I'm here in Dohuk, a major city in northern Iraq, where there's a surprising amount to do, especially when the sun starts to set and the temperature drops. Lots of parents and kids head to either Dreamland, an old-fashioned amusement park with Ferris wheel and other rides; or to the Dohuk Zoo. I  found the zoo a bit depressing - it's old and the animals are kept in too-small cages. But it was wonderful seeing smiles on the face of Iraqi children, like this family getting their (and my) first look at a rare white pelican. They moved to Dohuk a few months ago to escape the violence in their hometown of Mosul.

July 14, 2007

Better than Publix?

◇ ◇ ◇

◆ Instruction 1
According to the Dohuk passage, why did the family seeing the white pelican move to Dohuk?
◆ Instruction 2
Pick up the Dohuk passage right after its final line and keep writing in the same voice.
The listing after this point comes from a separate source, unrelated to the Dohuk passage.

◆ Dataset excerpts
◇ ◇ ◇

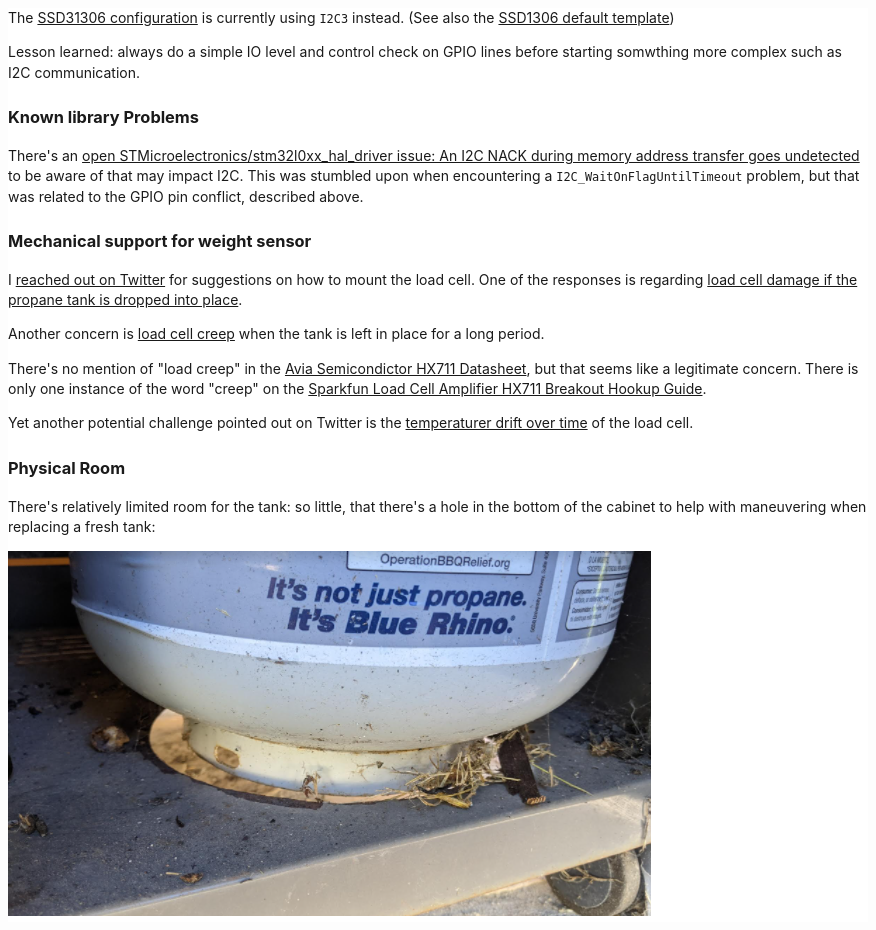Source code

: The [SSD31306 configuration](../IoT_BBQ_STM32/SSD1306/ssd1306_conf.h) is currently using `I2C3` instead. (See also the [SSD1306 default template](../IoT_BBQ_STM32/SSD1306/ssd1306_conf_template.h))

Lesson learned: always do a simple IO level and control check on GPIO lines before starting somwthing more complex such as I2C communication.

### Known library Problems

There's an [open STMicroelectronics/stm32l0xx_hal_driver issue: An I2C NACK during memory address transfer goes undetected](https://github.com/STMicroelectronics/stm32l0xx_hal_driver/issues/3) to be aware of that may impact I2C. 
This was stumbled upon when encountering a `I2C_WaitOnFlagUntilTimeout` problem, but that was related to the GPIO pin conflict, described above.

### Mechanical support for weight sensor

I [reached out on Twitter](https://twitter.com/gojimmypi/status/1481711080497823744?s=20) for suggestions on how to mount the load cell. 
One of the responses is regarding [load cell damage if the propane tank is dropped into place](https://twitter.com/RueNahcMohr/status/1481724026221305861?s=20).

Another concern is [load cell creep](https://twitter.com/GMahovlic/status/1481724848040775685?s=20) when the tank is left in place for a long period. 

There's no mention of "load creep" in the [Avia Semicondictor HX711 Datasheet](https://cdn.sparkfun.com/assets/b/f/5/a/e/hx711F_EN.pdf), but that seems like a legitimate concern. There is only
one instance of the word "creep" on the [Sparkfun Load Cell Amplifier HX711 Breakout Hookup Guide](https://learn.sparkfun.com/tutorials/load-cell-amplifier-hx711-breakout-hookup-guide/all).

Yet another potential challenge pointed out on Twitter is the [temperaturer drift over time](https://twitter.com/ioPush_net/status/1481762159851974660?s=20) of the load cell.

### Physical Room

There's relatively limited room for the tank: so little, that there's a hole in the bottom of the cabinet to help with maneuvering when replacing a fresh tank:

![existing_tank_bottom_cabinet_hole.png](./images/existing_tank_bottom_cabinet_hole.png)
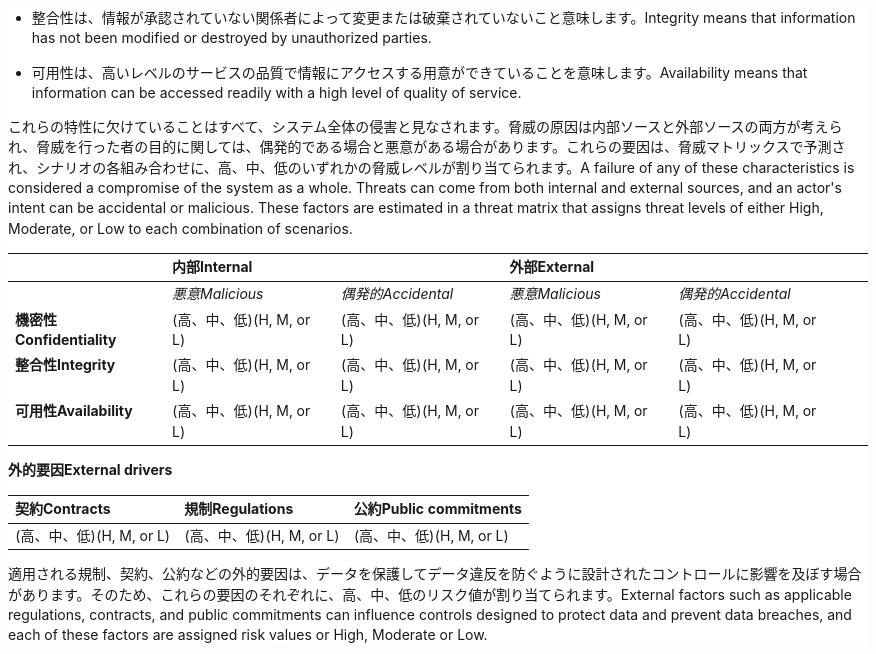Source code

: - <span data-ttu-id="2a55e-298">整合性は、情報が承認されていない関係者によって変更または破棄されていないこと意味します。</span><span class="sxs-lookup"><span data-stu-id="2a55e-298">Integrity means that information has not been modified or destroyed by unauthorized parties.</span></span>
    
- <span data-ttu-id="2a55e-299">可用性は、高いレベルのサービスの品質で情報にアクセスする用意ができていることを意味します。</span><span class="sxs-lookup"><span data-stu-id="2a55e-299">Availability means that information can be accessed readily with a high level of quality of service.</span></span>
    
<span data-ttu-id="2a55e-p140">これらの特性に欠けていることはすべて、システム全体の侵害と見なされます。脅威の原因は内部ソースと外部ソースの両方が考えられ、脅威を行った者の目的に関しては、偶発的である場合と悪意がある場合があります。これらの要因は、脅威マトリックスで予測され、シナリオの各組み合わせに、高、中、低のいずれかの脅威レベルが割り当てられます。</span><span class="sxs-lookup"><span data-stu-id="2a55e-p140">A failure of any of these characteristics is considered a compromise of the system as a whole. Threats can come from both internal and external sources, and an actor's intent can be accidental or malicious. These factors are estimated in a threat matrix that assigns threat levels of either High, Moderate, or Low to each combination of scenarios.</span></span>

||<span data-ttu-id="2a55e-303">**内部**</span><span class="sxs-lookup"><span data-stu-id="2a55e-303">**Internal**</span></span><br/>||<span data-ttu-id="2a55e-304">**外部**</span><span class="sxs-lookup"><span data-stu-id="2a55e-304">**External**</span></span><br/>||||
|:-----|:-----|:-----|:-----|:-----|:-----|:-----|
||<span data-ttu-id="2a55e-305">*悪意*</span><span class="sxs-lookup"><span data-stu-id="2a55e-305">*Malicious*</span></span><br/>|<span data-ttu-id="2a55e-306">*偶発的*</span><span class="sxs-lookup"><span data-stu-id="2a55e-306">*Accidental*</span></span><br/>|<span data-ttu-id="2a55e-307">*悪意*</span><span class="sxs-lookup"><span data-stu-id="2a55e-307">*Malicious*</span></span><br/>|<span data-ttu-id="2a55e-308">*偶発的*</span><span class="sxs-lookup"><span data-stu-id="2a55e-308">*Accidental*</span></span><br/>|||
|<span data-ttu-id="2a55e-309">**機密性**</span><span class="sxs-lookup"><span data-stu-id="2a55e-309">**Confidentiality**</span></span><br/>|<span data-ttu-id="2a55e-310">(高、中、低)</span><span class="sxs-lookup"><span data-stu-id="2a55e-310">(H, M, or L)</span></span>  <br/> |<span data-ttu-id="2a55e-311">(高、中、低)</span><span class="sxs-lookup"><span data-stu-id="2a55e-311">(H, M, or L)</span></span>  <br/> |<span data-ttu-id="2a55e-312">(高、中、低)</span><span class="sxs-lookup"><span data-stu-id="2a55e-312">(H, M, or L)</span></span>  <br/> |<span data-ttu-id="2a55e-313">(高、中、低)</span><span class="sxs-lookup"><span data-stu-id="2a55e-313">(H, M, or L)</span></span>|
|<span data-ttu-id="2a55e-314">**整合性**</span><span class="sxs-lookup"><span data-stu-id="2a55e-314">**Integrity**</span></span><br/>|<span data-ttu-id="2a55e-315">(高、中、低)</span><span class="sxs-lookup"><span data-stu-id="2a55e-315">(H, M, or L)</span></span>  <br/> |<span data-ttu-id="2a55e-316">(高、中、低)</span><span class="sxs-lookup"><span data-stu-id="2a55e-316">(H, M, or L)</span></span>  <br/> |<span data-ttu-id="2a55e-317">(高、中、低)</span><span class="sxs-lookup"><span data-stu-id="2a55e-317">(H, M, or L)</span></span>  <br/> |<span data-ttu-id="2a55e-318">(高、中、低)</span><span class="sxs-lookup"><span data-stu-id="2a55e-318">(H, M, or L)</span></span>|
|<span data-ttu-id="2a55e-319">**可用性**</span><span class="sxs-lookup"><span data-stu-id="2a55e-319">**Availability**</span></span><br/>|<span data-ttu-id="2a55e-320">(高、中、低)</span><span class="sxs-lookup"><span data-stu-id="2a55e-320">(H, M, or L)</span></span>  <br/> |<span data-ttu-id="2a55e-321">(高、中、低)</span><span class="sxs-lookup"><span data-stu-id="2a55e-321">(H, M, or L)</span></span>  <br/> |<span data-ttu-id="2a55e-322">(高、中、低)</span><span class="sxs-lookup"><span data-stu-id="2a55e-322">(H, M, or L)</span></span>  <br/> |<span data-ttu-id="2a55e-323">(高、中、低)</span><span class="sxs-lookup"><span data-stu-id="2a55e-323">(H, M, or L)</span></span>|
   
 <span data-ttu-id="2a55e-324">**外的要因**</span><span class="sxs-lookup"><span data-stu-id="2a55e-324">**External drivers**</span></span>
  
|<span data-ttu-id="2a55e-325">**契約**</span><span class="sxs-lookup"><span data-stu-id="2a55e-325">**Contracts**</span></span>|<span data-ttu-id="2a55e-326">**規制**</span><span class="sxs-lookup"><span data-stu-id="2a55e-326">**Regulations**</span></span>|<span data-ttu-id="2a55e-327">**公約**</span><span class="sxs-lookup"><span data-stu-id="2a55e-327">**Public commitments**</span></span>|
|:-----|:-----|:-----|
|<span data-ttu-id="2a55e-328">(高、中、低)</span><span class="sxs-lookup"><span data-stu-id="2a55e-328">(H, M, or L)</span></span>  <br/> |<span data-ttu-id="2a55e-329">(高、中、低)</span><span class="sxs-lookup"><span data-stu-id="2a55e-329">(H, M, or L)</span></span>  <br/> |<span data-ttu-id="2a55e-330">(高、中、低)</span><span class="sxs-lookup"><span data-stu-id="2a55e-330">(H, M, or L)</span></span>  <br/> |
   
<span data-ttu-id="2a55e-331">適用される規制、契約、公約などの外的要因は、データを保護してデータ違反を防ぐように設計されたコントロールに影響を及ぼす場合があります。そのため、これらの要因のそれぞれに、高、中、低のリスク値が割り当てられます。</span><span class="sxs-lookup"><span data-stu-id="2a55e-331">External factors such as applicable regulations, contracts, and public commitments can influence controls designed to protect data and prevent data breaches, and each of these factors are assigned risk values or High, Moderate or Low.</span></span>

◇ ◇ ◇

◆ Task answer 1
To escape the violence in their hometown of Mosul.

◆ Task answer 2
Kurds don't have huge U.S.-style supermarkets, but they do have excellent  fruits and vegetables that haven't been bioengineered into tasteless indestructibility. Many Kurds buy their produce from little street-side stands like this one in Erbil, the Kurdish capital. My interpreter invited me to lunch at her home today and her mother put on a  feast - green beans, home-made fries, tomato and cuke salad, stuffed eggplant, stuffed grape leaves, stuffed tomatoes, stuffed peppers, stuffed squash  - needless to say, I tottered away from the table stuffed to the gills. Speaking of squash, the hotel buffet last night featured a delicious item simply labeled: Healthy Soup. It was yellow - could it have been squash?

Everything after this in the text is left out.